IV. RECOMENDACIÓN FINAL
    Enseña el Concilio Vaticano II que “los seglares han de coordinar sus esfuerzos para sanear las estructura y los ambientes del mundo cuando inciten al pecado, de manera que todas estas cosas sean conformes a las normas de la justicia y más bien favorezcan que obstaculicen la práctica de las virtudes” (GS 39).

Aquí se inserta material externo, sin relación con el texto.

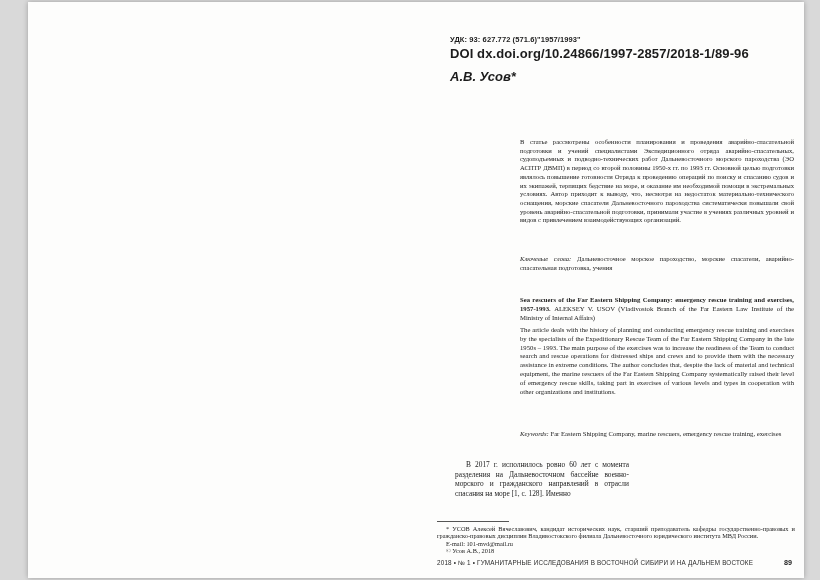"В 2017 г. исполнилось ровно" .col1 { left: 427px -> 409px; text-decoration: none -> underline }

    Esta tarea es permanente, y al realizarla habrá que:
– mantener viva la conciencia de la propia responsabilidad política;
– evitar actitudes utópicas que fácilmente sucumben ante las dificultades;
– actuar con realismo para conseguir en cada momento lo que es posible;
– tener conciencia de que nadie posee la verdad y de que las opciones ajenas contienen elementos positivos;
– estar siempre dispuestos, por tanto, al diálogo y al mutuo respeto y a la comprensión;
– rechazar la violencia como incompatible con el sentido de humanidad y con el espíritu del Evangelio;
– y mantener siempre una firme esperanza.
    El cristianismo, aunque de momento conozca el amargor del fracaso, imputable a sus propias limitaciones o a las tremendas resistencias que se oponen a la realización de la justicia, sabe por la fe que “los bienes de la dignidad humana, la unión fraterna y la libertad, todos frutos excelentes de la naturaleza y de nuestro esfuerzo, después de haberlos propagado por la tierra en el Espíritu del Señor y de acuerdo con su mandato, volveremos a encontrarlos limpios de toda mancha, iluminados y transfigurados, cuando Cristo entregue al Padre el Reino eterno y universal” (GS 39).

    Adviento, 30 de noviembre de 1976.